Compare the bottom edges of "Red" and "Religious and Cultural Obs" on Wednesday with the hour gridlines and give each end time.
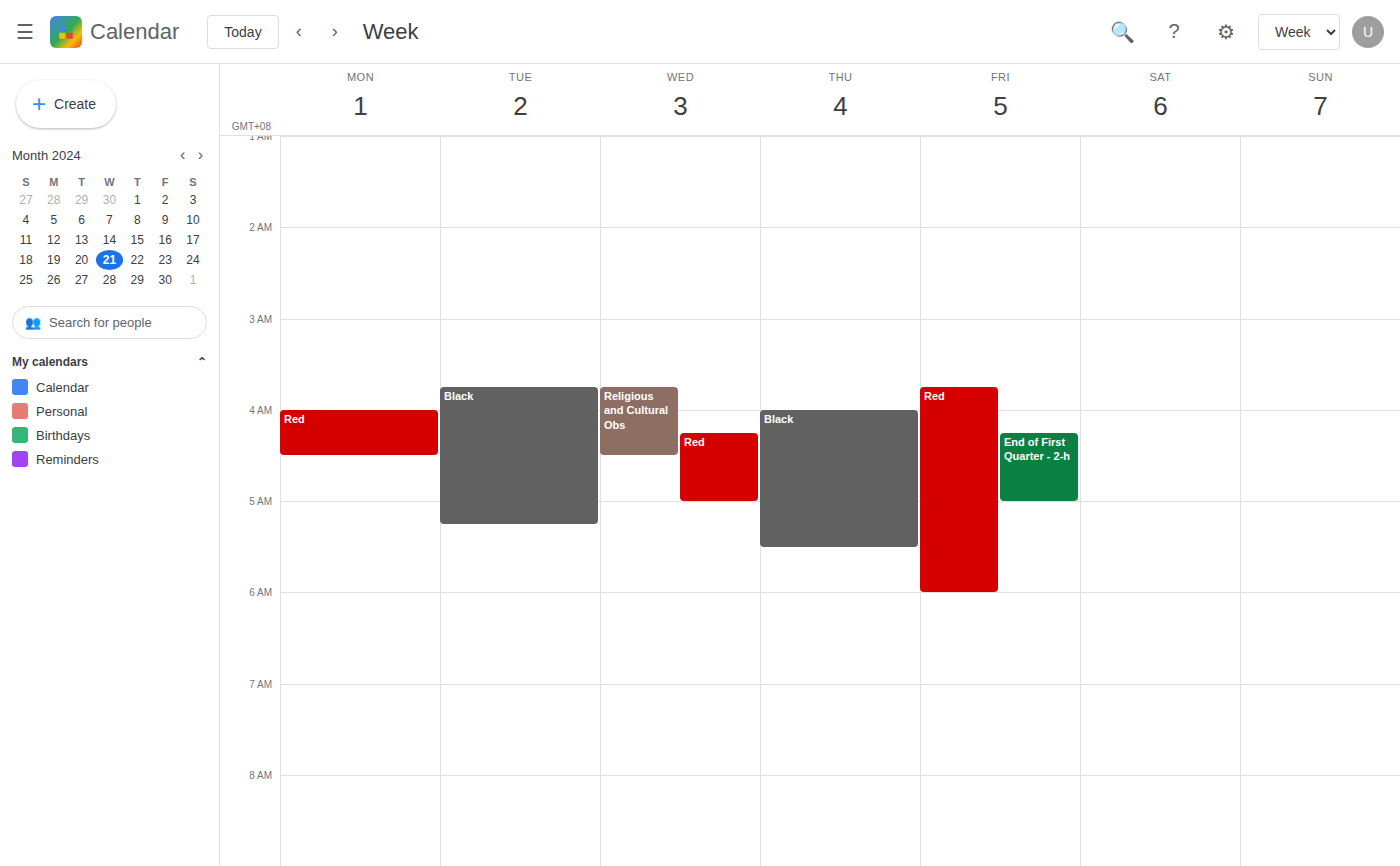
"Red": 5:00 AM, exactly on the 5 AM line. "Religious and Cultural Obs": 4:30 AM, halfway between the 4 AM and 5 AM lines.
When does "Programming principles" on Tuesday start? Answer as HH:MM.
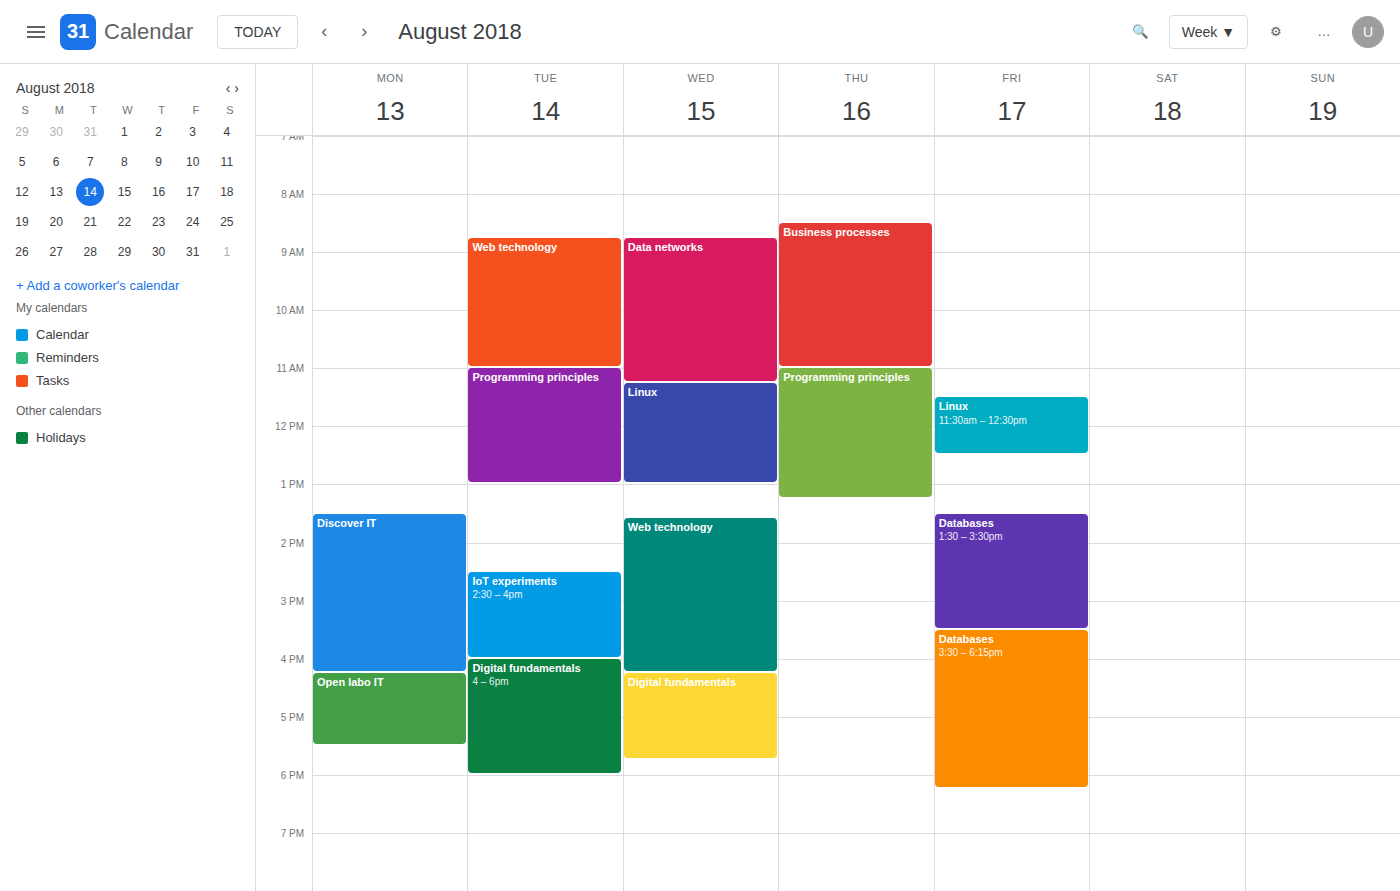
11:00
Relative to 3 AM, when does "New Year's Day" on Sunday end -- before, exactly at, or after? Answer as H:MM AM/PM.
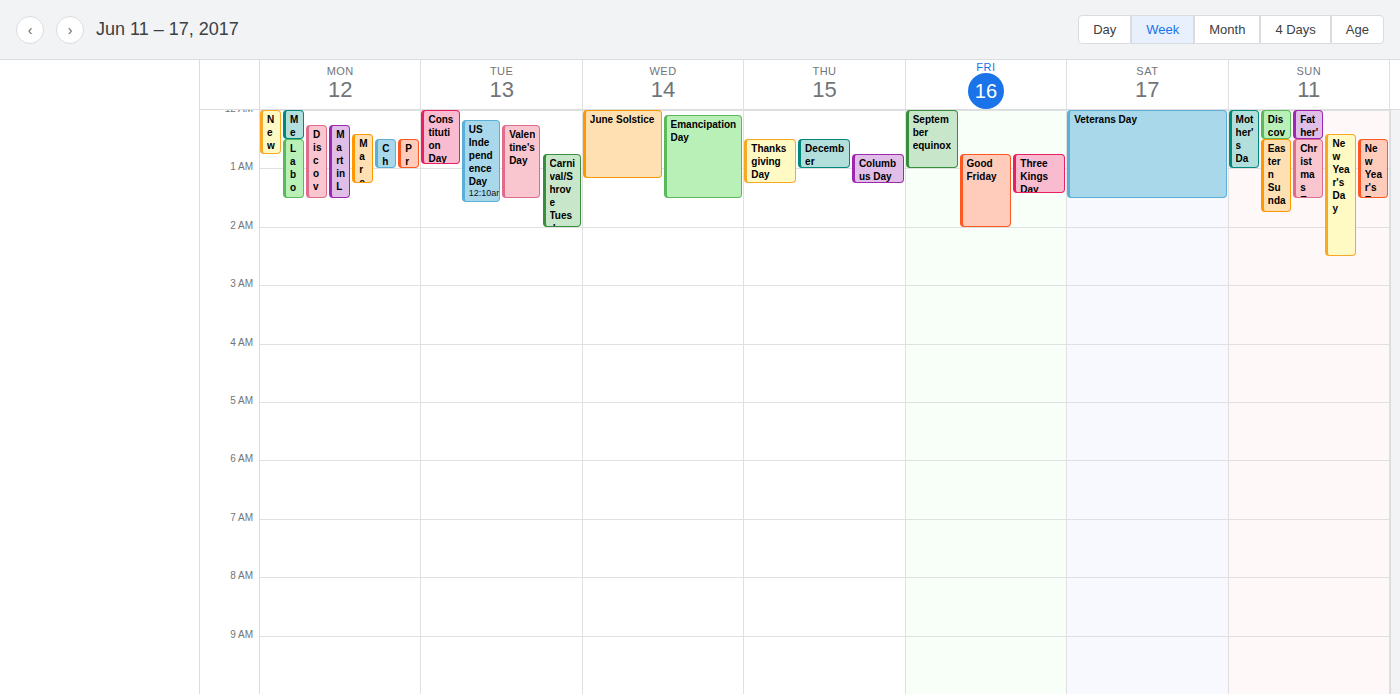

**What to produce:**
Extract every line of the listing above word for word, omitting the pictures.

**Answer below:**
Compare the bottom edges of "Red" and "Religious and Cultural Obs" on Wednesday with the hour gridlines and give each end time.
"Red": 5:00 AM, exactly on the 5 AM line. "Religious and Cultural Obs": 4:30 AM, halfway between the 4 AM and 5 AM lines.
When does "Programming principles" on Tuesday start? Answer as HH:MM.
11:00
Relative to 3 AM, when does "New Year's Day" on Sunday end -- before, exactly at, or after? Answer as H:MM AM/PM.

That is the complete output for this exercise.